A Bíblia aprova o rebatismo?

13/02/2021

Se sim, quando essa prática se torna necessária? Afinal de contas, vivemos pecando.

Como se costuma dizer, "batismo é coisa séria!". Sendo assim, quando buscamos no texto bíblico por orientações, ou diretrizes que venham sanar tal questionamento, temos dificuldades de encontrar uma reprovação clara, ou qualquer tipo de impedimento para a prática do rebatismo, gerando assim um problema haja vista a seriedade do tema e da prática do rito.

Contudo, costuma ser largamente citado o texto de Efésios 4:5 que diz: "há um só Senhor, uma só fé, um só batismo". Geralmente, ignorando o contexto geral e imediato do texto, inclusive os elementos presentes no mesmo verso, costuma-se reduzir a questão à combinação das palavras que ali aparecem "um só batismo", formando-se um argumento que venha dar peso à expressão como referindo-se à quantidade.

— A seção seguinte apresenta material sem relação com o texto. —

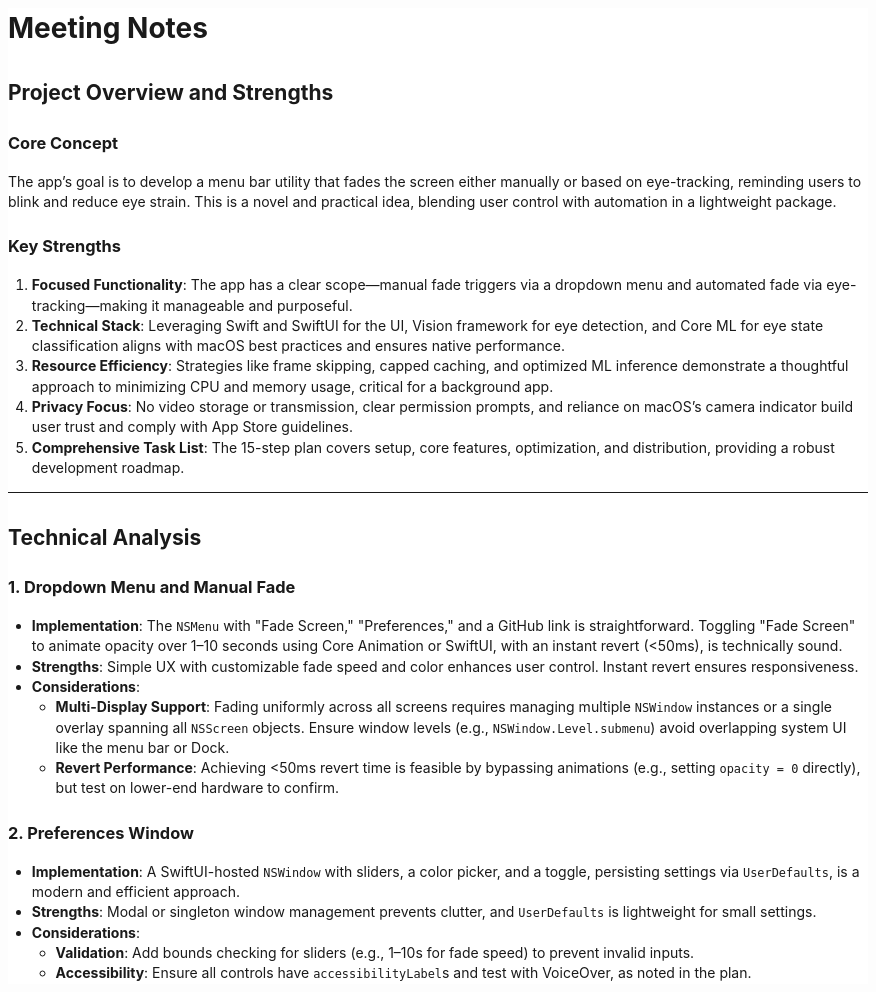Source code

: # Meeting Notes

## Project Overview and Strengths

### Core Concept
The app’s goal is to develop a menu bar utility that fades the screen either manually or based on eye-tracking, reminding users to blink and reduce eye strain. This is a novel and practical idea, blending user control with automation in a lightweight package.

### Key Strengths
1. **Focused Functionality**: The app has a clear scope—manual fade triggers via a dropdown menu and automated fade via eye-tracking—making it manageable and purposeful.
2. **Technical Stack**: Leveraging Swift and SwiftUI for the UI, Vision framework for eye detection, and Core ML for eye state classification aligns with macOS best practices and ensures native performance.
3. **Resource Efficiency**: Strategies like frame skipping, capped caching, and optimized ML inference demonstrate a thoughtful approach to minimizing CPU and memory usage, critical for a background app.
4. **Privacy Focus**: No video storage or transmission, clear permission prompts, and reliance on macOS’s camera indicator build user trust and comply with App Store guidelines.
5. **Comprehensive Task List**: The 15-step plan covers setup, core features, optimization, and distribution, providing a robust development roadmap.

---

## Technical Analysis

### 1. Dropdown Menu and Manual Fade
- **Implementation**: The `NSMenu` with "Fade Screen," "Preferences," and a GitHub link is straightforward. Toggling "Fade Screen" to animate opacity over 1–10 seconds using Core Animation or SwiftUI, with an instant revert (<50ms), is technically sound.
- **Strengths**: Simple UX with customizable fade speed and color enhances user control. Instant revert ensures responsiveness.
- **Considerations**: 
  - **Multi-Display Support**: Fading uniformly across all screens requires managing multiple `NSWindow` instances or a single overlay spanning all `NSScreen` objects. Ensure window levels (e.g., `NSWindow.Level.submenu`) avoid overlapping system UI like the menu bar or Dock.
  - **Revert Performance**: Achieving <50ms revert time is feasible by bypassing animations (e.g., setting `opacity = 0` directly), but test on lower-end hardware to confirm.

### 2. Preferences Window
- **Implementation**: A SwiftUI-hosted `NSWindow` with sliders, a color picker, and a toggle, persisting settings via `UserDefaults`, is a modern and efficient approach.
- **Strengths**: Modal or singleton window management prevents clutter, and `UserDefaults` is lightweight for small settings.
- **Considerations**: 
  - **Validation**: Add bounds checking for sliders (e.g., 1–10s for fade speed) to prevent invalid inputs.
  - **Accessibility**: Ensure all controls have `accessibilityLabel`s and test with VoiceOver, as noted in the plan.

Mas se analisamos o próprio verso, que afirma haver "um só Senhor", e buscamos nos aprofundar um pouco mais no peso da declaração, perceberemos de cara a incoerência de se afirmar que o texto enfatiza a quantidade em detrimento da qualidade. Analisemos: quantos senhores existem? Nossa resposta certamente será a de que existe um único senhor verdadeiro. Todos os que se colocam como senhores diante de Deus, ainda que recebam admiração e fidelidade, não passam de charlatões.

O mesmo ocorre quando questionamos a quantidade de fé existente. Basta dar uma simples observada que notaremos a quantidade quase que infinita de denominações e diferentes percepções de fé. Ainda que esta seja a prática, fica mais que evidente que a fé verdadeira é aquela proveniente da observância daquilo que orienta a palavra de Deus. Ou seja, o texto está declarando haver um único senhor verdadeiro, uma única fé verdadeira e, consequente e obviamente, um único batismo verdadeiro. Fica claro, portanto que o texto em questão refere-se a qualidade e não está focado em estabelecer quantidade. Efésios 4:1-6 fala a respeito da unidade que deveria existir entre todos aqueles que ingressaram na comunidade dos crentes através do mesmo rito batismal.

Sendo assim, se este texto e nenhum outro proíbe a prática do rebatismo, cabe a nós buscarmos por algum exemplo ou circunstância apresentada na bíblia quanto a prática do rebatismo. Caso esta não seja encontrada, aqueles que defendem a prática do rebatismo estarão em maus lençóis quanto a justificar a realização do rito.

Contudo encontramos no livro de Atos um relato muito interessante que narra um momento em que uns "discípulos" (Atos 19:1-5), batizados por João Batista, têm um encontro com Paulo que os confronta com verdades relacionadas à pessoa do Espírito Santo e Seu papel na vida do crente. A resposta deles surpreende, pois declaram nem mesmo ter ouvido falar acerca do Espírito Santo. Diante a nova plataforma doutrinária Paulo os convida a ser batizados novamente. O texto apresenta que o próprio apóstolo realiza o rito rebatizando estes homens.

Considerando que o rito não se trata de um sacramento, mas de uma manifestação pública de compromisso, não há necessidade de que sejamos rebatizados toda vez que pecamos. Caso fosse um sacramento, ou seja, uma cerimônia capaz de proporcionar santidade, certamente necessitaríamos ser rebatizados a cada vez que cometêssemos um ato pecaminoso. Contudo, somos limpos e purificados pelo precioso e restaurador sangue de Cristo, de uma vez por todas.